UPDATE 1: lenin explains Starkey within the context of the racist right in the UK:

But this raises the question of what Starkey was trying to do. Clearly, he earnestly expressed his own views as a High Tory historian with a monarchist, nationalist bent. Yet, he evidently went farther than the political establishment, including the mainstream right, is prepared to go at the moment, and may well have gambled with his future television career. In fact, there would be a strong case for his being arrested and charged with incitement to racial hatred. There are two answers that make sense. The first is that is that the entire aggressively offensive performance was a calculated attempt to injure and smear the targets of its racialised invective. It was malice. And it was intended that racists should enjoy this degradation, uttered with relish as it was. The second is that the presentation, in its deliberately excessive way, invited the disgust and disorientation of the audience, such that, amid a generalised moral panic, he would recalibrate the scales of what is publicly acceptable in a radical way. The pathfinders of the racist right often seek the "chorus of execration", as Powell put it, revelling in the temporary ex-communication, enjoying the ambiguous status of the heretic and the prophetic. This is both because they expect to be vindicated, and because they can enjoy the spectacle of their execrators making use of the space of relative 'respectability' that their provocation has created.

INITIAL POST:

Why did British youth loot their neighborhoods after the killing of Mark Duggan? British historian David Sharkey has the answer. British society has been degraded by blacks and black culture, inducing whites to talk like illiterates and steal whatever strikes their fancy. Contrary to BBC claims to the contrary, the interviewer, Emily Maithis, allowed him to elaborate on his theories of racial contamination without criticism. Other participants in the panel discussion, Dreda Say Mitchell and Owen Jones, did challenge Sharkey, but in remarkably understated fashion. Personally, I think that they should have just walked out.

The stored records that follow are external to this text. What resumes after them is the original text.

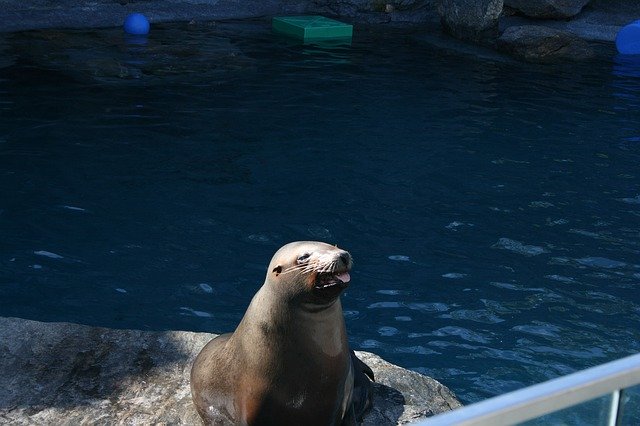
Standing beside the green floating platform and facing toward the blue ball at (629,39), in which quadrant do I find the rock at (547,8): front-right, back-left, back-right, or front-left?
front-left

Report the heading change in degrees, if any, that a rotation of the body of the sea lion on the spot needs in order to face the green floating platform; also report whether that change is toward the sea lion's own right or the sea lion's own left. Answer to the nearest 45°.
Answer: approximately 135° to the sea lion's own left

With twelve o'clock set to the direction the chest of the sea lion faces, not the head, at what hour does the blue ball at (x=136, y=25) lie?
The blue ball is roughly at 7 o'clock from the sea lion.

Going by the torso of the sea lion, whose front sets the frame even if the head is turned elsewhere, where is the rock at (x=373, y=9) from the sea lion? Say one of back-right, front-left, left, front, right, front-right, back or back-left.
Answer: back-left

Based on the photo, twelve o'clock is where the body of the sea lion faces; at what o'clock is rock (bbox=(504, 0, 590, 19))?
The rock is roughly at 8 o'clock from the sea lion.

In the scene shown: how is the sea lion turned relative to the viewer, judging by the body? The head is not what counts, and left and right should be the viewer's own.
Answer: facing the viewer and to the right of the viewer

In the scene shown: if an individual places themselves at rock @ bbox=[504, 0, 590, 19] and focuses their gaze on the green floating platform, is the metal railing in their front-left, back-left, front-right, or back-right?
front-left

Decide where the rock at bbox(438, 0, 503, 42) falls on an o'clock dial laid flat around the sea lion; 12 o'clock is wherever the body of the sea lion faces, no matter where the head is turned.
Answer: The rock is roughly at 8 o'clock from the sea lion.

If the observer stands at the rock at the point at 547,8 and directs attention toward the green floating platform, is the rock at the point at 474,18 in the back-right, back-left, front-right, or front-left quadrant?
front-left

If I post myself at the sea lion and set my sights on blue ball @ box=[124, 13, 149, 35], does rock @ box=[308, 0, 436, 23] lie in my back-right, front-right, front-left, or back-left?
front-right
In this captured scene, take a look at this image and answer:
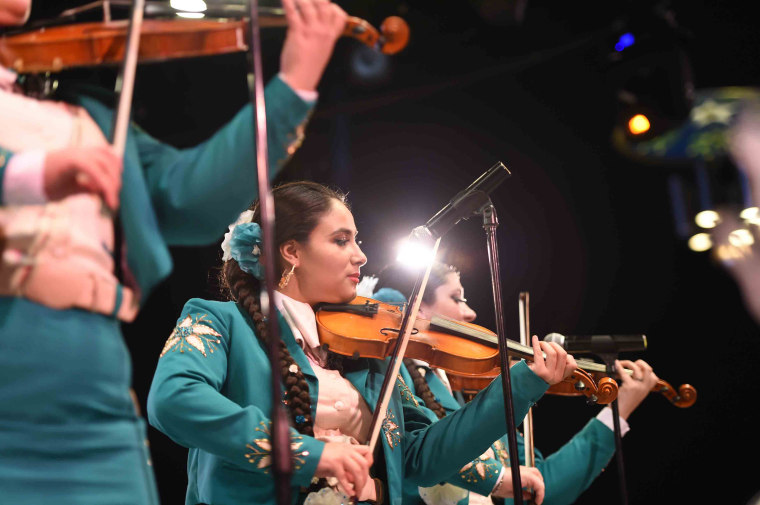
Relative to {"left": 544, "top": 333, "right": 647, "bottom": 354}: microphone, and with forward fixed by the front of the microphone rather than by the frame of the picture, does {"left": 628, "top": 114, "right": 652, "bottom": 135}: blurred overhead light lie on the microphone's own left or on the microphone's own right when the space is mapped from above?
on the microphone's own right

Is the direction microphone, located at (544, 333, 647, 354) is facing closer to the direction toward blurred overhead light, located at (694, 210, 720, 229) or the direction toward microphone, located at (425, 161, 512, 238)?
the microphone

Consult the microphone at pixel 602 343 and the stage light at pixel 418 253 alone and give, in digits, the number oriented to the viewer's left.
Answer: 1

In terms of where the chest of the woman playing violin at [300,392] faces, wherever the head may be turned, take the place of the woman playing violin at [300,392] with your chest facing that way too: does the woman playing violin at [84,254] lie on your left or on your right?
on your right

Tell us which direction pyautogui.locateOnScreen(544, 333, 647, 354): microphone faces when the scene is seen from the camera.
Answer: facing to the left of the viewer

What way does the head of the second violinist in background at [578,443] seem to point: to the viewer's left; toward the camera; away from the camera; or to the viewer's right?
to the viewer's right

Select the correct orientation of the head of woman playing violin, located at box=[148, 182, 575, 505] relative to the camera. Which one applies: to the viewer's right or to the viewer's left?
to the viewer's right
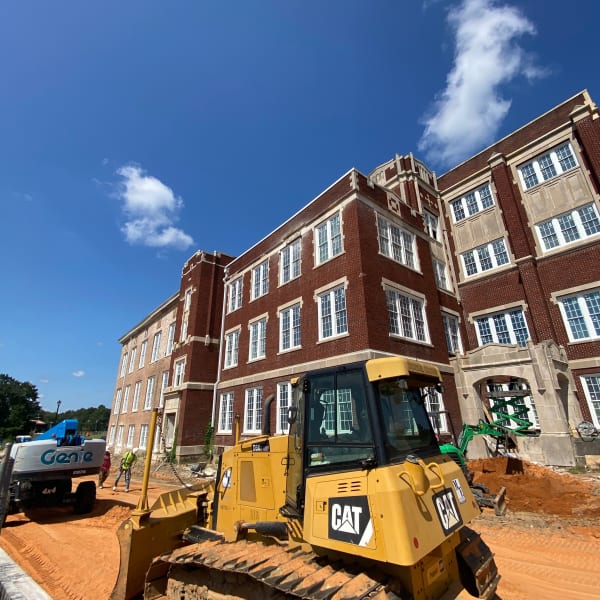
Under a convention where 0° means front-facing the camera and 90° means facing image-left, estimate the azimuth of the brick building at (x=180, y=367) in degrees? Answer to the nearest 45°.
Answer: approximately 45°

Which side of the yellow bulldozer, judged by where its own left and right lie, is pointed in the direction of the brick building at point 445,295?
right

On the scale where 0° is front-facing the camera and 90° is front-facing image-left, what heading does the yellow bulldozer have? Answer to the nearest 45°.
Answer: approximately 135°

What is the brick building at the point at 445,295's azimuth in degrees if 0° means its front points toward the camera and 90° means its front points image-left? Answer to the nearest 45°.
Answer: approximately 45°

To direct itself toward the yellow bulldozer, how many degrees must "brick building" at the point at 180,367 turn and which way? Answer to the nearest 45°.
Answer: approximately 45° to its left

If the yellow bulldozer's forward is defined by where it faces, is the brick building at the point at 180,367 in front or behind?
in front

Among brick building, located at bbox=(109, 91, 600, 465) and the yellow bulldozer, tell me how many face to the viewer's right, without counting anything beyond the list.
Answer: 0
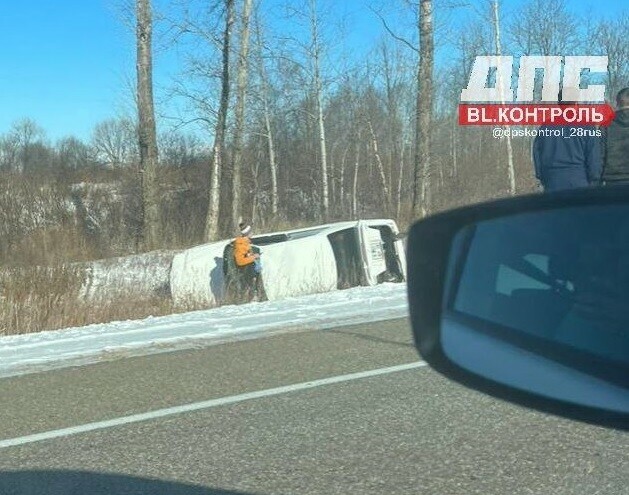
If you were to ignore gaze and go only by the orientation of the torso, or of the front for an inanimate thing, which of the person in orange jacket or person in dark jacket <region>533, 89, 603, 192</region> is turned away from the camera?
the person in dark jacket

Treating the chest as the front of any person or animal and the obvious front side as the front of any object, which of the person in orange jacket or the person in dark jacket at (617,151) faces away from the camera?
the person in dark jacket

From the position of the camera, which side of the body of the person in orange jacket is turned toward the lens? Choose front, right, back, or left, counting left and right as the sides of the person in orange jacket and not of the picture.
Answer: right

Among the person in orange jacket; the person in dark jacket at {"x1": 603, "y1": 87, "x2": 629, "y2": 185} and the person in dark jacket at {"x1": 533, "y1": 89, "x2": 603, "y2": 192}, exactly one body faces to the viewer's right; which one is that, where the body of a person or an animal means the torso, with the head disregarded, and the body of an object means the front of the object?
the person in orange jacket

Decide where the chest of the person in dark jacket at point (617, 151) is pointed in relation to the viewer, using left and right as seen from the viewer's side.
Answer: facing away from the viewer

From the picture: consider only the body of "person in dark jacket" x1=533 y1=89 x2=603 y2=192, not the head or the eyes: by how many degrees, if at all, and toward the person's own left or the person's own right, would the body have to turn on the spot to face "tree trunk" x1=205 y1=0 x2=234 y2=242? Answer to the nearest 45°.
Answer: approximately 45° to the person's own left

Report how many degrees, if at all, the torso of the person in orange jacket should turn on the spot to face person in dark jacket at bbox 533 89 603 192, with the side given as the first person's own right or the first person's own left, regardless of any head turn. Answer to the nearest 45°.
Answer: approximately 45° to the first person's own right

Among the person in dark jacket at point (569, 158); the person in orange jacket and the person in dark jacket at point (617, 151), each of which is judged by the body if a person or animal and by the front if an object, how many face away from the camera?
2

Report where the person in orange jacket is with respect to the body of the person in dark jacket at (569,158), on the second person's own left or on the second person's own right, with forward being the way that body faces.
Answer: on the second person's own left

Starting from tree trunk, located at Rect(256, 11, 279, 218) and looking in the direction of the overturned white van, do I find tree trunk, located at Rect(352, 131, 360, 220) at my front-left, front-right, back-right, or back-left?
back-left

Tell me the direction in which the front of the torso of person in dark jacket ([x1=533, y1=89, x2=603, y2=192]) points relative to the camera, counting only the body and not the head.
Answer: away from the camera
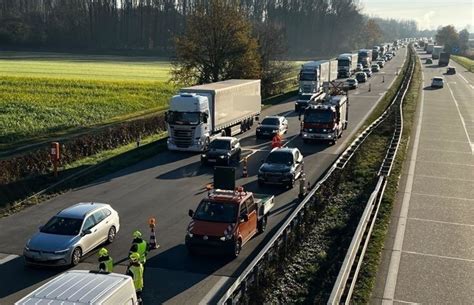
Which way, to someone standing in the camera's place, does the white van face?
facing the viewer and to the left of the viewer

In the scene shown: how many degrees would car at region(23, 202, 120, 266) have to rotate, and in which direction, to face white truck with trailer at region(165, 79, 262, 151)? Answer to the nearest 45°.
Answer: approximately 180°

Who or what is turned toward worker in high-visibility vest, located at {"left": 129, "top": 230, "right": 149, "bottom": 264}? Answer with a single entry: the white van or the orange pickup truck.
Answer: the orange pickup truck

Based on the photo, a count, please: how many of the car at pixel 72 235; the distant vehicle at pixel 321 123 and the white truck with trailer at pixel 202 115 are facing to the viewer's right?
0

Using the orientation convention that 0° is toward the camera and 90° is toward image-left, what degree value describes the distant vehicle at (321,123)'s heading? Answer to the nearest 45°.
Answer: approximately 45°

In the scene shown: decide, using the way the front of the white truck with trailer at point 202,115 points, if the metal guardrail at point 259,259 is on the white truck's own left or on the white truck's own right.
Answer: on the white truck's own left

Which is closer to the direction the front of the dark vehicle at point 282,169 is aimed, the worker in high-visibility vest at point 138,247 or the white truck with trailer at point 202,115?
the worker in high-visibility vest

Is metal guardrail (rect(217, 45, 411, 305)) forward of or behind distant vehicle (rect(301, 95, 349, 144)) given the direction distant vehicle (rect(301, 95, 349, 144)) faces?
forward

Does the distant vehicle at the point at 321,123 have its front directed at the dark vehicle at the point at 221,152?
yes

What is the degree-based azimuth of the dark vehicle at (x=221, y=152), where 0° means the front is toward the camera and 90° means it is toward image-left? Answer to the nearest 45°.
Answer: approximately 45°

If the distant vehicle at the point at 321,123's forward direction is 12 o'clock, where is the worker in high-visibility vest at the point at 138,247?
The worker in high-visibility vest is roughly at 11 o'clock from the distant vehicle.

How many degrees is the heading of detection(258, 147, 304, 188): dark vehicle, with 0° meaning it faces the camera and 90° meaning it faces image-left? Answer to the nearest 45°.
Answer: approximately 45°

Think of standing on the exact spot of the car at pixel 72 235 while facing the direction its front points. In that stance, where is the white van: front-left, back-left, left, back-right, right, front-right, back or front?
front-left

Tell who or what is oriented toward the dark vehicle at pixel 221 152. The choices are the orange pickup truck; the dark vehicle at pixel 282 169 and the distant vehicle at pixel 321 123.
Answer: the distant vehicle at pixel 321 123

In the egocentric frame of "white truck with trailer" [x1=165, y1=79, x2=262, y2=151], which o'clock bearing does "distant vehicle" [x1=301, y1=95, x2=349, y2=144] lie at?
The distant vehicle is roughly at 7 o'clock from the white truck with trailer.

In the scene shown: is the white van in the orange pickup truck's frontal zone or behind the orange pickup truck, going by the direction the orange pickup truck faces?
frontal zone
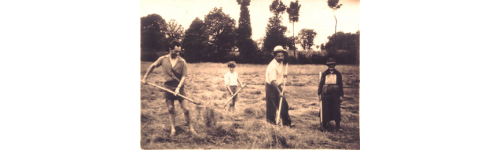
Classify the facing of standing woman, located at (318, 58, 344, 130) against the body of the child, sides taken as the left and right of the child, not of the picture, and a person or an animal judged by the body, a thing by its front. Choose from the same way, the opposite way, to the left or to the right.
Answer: the same way

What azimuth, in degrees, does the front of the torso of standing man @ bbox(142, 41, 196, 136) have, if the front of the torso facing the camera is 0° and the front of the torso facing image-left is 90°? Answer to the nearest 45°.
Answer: approximately 0°

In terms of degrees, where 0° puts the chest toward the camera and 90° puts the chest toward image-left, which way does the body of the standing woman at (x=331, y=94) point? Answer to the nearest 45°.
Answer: approximately 0°

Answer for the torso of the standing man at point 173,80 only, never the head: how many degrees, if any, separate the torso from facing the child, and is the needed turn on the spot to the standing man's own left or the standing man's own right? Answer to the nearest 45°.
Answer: approximately 90° to the standing man's own left

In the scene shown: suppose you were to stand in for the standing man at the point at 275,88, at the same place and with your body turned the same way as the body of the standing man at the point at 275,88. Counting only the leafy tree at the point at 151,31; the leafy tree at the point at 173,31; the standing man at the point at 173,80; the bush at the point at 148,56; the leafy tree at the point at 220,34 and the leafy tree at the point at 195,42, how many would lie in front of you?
0

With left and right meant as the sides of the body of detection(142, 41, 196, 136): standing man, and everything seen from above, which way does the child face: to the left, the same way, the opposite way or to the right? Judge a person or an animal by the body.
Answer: the same way

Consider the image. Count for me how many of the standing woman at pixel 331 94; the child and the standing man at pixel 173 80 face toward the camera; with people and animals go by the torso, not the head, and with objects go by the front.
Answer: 3

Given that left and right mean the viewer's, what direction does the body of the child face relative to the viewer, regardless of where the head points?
facing the viewer

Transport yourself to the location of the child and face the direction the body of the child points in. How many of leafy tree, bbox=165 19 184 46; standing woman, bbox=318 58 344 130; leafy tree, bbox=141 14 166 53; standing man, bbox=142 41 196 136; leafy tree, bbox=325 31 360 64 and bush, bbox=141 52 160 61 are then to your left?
2

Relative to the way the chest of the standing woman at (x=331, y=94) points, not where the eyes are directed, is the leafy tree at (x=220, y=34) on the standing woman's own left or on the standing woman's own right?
on the standing woman's own right

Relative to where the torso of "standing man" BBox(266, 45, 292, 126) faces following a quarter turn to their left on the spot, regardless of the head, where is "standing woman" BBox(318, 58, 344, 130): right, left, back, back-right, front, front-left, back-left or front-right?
front-right
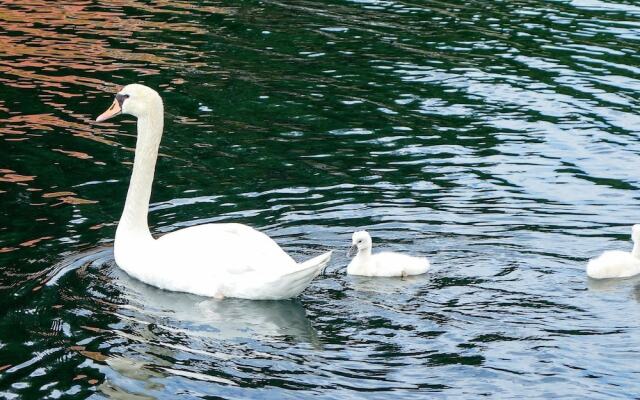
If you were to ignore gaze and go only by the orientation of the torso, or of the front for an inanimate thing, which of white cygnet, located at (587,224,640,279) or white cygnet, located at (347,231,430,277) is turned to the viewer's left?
white cygnet, located at (347,231,430,277)

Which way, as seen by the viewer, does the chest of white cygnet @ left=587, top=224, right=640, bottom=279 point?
to the viewer's right

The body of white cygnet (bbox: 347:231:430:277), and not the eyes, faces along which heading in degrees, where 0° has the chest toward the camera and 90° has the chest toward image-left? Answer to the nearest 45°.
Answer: approximately 90°

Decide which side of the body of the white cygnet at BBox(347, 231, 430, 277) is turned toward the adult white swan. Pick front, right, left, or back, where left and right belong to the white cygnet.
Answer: front

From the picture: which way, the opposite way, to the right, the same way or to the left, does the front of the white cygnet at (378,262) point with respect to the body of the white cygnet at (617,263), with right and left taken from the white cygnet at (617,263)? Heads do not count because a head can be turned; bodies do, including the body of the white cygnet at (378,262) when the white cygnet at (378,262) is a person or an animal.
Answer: the opposite way

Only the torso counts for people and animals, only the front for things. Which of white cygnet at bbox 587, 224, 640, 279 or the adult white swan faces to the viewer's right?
the white cygnet

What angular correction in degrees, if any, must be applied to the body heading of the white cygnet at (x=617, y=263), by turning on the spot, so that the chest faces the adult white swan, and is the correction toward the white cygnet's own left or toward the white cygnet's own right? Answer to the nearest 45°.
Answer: approximately 180°

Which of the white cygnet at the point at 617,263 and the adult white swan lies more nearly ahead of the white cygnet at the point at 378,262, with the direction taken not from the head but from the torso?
the adult white swan

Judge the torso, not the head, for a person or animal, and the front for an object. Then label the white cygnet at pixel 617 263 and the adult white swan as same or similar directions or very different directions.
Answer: very different directions

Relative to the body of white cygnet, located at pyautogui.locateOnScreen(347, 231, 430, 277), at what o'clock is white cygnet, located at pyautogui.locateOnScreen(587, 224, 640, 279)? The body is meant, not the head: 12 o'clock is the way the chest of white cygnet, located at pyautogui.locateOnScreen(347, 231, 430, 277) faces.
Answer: white cygnet, located at pyautogui.locateOnScreen(587, 224, 640, 279) is roughly at 6 o'clock from white cygnet, located at pyautogui.locateOnScreen(347, 231, 430, 277).

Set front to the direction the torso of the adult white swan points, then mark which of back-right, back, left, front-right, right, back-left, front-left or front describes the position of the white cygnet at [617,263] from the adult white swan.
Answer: back

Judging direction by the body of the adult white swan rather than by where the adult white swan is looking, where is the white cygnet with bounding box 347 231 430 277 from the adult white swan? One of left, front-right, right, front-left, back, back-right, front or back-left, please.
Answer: back

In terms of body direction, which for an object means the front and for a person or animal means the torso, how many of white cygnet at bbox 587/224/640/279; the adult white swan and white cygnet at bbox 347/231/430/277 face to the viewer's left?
2

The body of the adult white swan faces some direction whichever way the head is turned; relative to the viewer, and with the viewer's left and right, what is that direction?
facing to the left of the viewer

Such gentle inquiry was in marked contrast to how another BBC interviewer, Fiona Armstrong, treated Darcus Howe when he sought to explain the social conditions associated with the riots, going so far as to assert he had participated in a riot himself:

It was so bad that the BBC was forced to issue an apology. Expect a more and more blatant recourse to racism and xenophobia to mask the sub-proletarianization of Europe as suggested by these BBC interviews.